For the records that follow, say how many lines have the word "Advances" in them. Write the number and nothing more.
- Opening Delimiter -
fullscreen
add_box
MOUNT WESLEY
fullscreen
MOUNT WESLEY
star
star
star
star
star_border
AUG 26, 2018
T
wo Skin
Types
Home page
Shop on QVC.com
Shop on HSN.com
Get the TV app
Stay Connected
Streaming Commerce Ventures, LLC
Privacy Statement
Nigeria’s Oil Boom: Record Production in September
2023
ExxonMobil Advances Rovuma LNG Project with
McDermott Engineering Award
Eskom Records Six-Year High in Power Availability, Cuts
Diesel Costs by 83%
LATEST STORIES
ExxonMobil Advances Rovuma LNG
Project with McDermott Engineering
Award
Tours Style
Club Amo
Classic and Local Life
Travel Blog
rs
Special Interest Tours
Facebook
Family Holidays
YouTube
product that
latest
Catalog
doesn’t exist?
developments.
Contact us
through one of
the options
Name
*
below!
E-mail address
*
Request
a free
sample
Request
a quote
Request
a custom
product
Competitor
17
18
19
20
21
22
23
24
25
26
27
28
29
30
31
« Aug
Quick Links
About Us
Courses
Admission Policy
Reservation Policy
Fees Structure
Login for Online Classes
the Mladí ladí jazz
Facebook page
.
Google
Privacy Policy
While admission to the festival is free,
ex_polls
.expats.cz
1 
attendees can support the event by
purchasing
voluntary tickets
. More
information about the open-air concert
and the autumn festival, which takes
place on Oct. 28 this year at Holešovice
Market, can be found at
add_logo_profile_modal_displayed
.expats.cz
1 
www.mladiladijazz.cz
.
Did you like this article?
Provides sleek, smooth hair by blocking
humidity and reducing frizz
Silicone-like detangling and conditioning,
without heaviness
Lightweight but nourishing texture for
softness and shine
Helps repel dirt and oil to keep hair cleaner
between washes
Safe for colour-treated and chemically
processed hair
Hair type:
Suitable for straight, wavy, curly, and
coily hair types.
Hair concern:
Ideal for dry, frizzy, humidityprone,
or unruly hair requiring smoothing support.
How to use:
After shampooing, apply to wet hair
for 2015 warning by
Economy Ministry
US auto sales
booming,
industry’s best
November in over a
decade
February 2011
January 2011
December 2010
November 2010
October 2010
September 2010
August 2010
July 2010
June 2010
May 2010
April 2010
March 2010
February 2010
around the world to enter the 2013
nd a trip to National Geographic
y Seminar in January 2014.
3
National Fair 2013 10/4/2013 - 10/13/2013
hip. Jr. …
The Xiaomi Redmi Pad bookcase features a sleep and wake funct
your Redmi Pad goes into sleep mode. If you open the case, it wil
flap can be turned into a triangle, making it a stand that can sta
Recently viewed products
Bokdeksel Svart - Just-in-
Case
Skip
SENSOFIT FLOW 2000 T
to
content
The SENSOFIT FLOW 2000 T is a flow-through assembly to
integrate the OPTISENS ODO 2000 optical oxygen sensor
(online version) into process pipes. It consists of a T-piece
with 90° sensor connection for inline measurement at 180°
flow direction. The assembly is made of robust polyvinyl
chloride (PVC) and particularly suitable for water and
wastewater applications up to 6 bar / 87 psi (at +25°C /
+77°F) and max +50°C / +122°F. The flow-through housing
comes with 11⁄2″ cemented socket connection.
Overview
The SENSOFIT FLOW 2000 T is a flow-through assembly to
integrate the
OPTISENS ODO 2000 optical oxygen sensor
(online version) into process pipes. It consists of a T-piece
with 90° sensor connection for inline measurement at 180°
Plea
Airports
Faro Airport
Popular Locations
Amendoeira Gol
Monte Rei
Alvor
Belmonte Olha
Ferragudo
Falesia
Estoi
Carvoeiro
- Closing Delimiter -
(Response): 2